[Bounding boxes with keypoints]
Start of Block

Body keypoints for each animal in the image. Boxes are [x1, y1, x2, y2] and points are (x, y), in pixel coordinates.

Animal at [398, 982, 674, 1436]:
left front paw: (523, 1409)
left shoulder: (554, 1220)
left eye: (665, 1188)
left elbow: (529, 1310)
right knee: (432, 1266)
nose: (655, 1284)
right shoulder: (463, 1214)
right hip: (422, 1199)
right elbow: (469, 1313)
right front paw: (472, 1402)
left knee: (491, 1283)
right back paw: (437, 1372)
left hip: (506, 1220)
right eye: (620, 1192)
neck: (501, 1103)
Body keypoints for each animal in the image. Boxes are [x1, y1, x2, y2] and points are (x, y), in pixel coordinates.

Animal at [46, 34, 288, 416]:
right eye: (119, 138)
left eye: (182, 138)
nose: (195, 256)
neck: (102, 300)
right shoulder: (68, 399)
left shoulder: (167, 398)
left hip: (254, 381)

End of Block
Start of Block

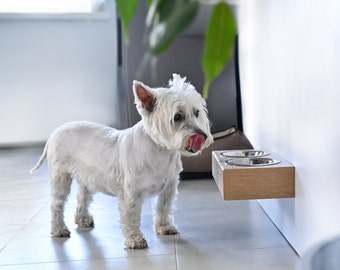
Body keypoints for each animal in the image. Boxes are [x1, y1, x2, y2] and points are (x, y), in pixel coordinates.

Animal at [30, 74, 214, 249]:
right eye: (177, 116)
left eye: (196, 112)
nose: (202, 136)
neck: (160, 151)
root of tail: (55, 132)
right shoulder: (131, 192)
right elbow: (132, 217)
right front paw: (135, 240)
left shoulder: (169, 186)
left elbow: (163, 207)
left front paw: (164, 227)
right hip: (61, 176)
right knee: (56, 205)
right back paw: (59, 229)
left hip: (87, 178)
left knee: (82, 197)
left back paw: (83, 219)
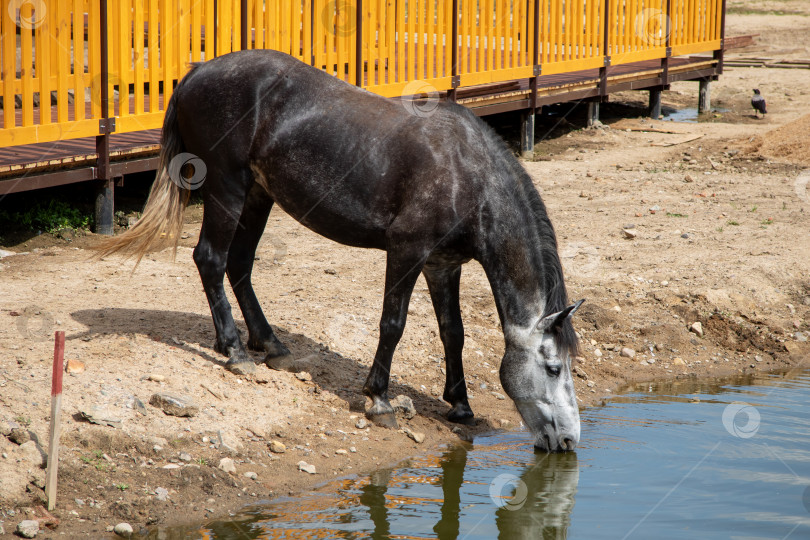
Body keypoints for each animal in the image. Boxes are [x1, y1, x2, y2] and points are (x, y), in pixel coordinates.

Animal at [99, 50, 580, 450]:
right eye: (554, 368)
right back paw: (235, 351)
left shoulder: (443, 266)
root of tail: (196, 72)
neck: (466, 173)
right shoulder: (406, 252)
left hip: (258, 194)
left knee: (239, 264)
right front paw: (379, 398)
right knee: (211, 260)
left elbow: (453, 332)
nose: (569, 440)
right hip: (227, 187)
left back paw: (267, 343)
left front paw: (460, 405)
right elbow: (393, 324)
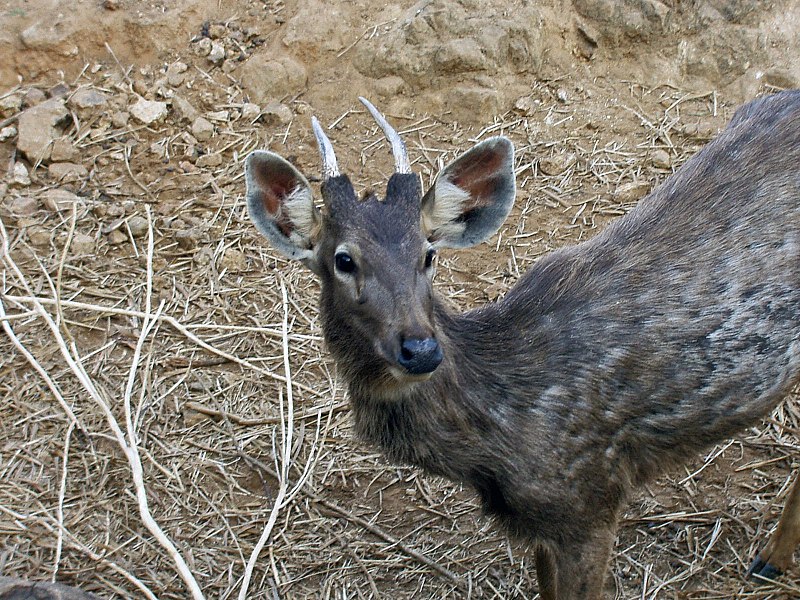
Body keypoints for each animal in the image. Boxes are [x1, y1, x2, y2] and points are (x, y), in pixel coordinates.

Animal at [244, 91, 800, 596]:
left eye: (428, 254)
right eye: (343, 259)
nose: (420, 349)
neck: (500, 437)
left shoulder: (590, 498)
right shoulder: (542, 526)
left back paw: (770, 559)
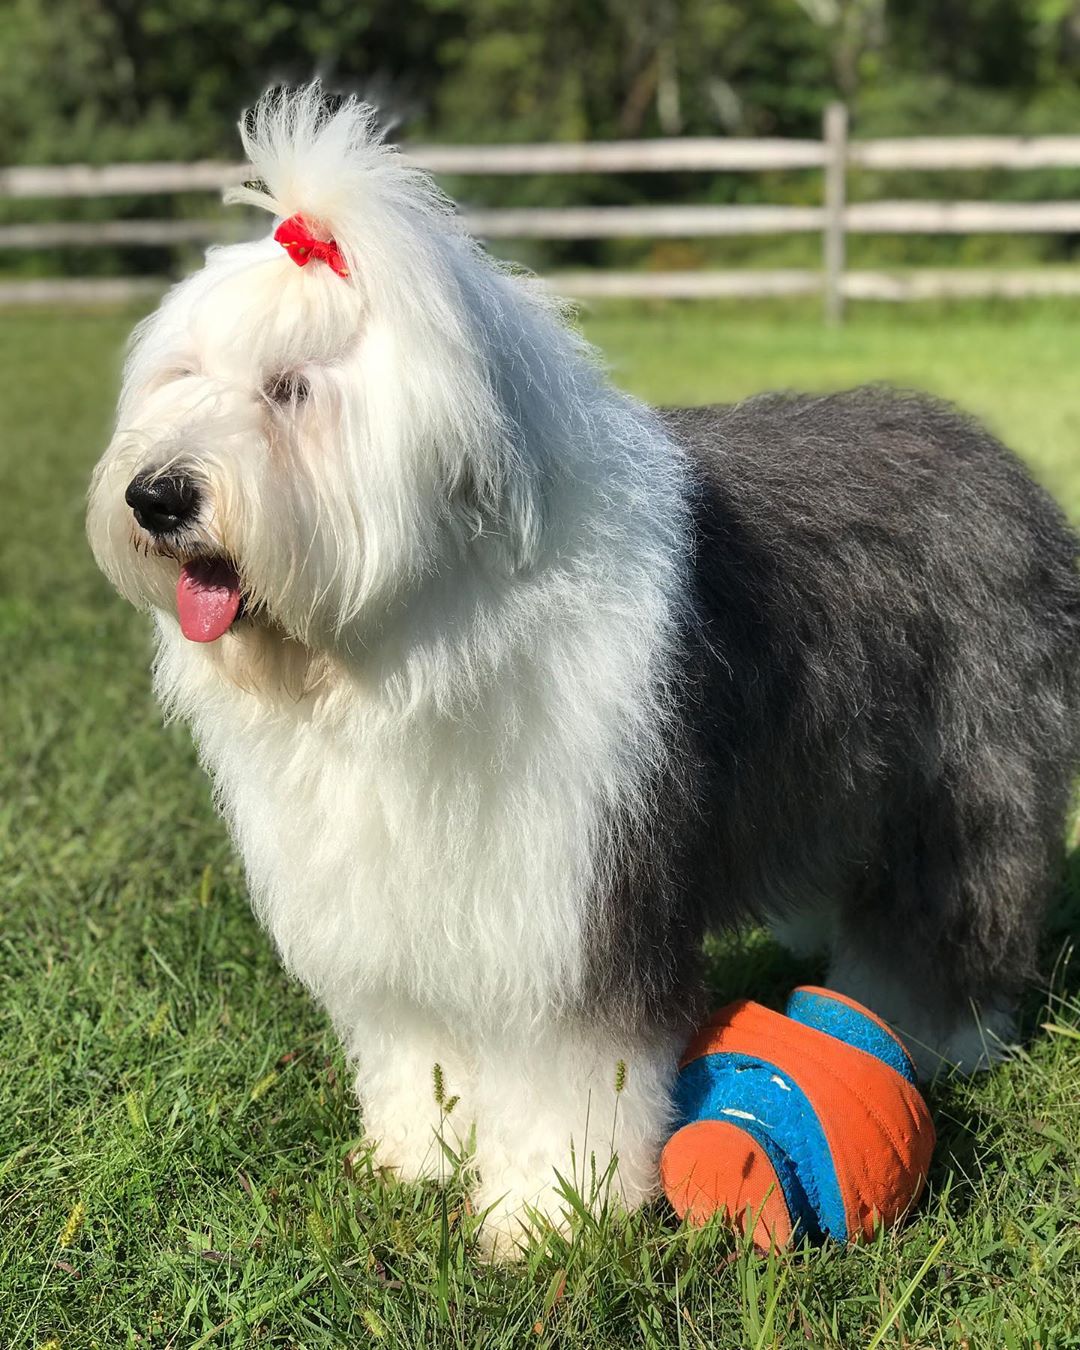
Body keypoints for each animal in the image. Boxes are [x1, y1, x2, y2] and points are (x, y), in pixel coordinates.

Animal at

End of Block

▸ **WORK INSTRUCTION**:
Please filter the entries above down to the lines holding "knee" and copy them.

▸ **RESULT**:
right knee: (432, 1266)
left knee: (491, 1283)
right knee: (56, 205)
left knee: (82, 197)
left knee: (239, 264)
right knee: (211, 260)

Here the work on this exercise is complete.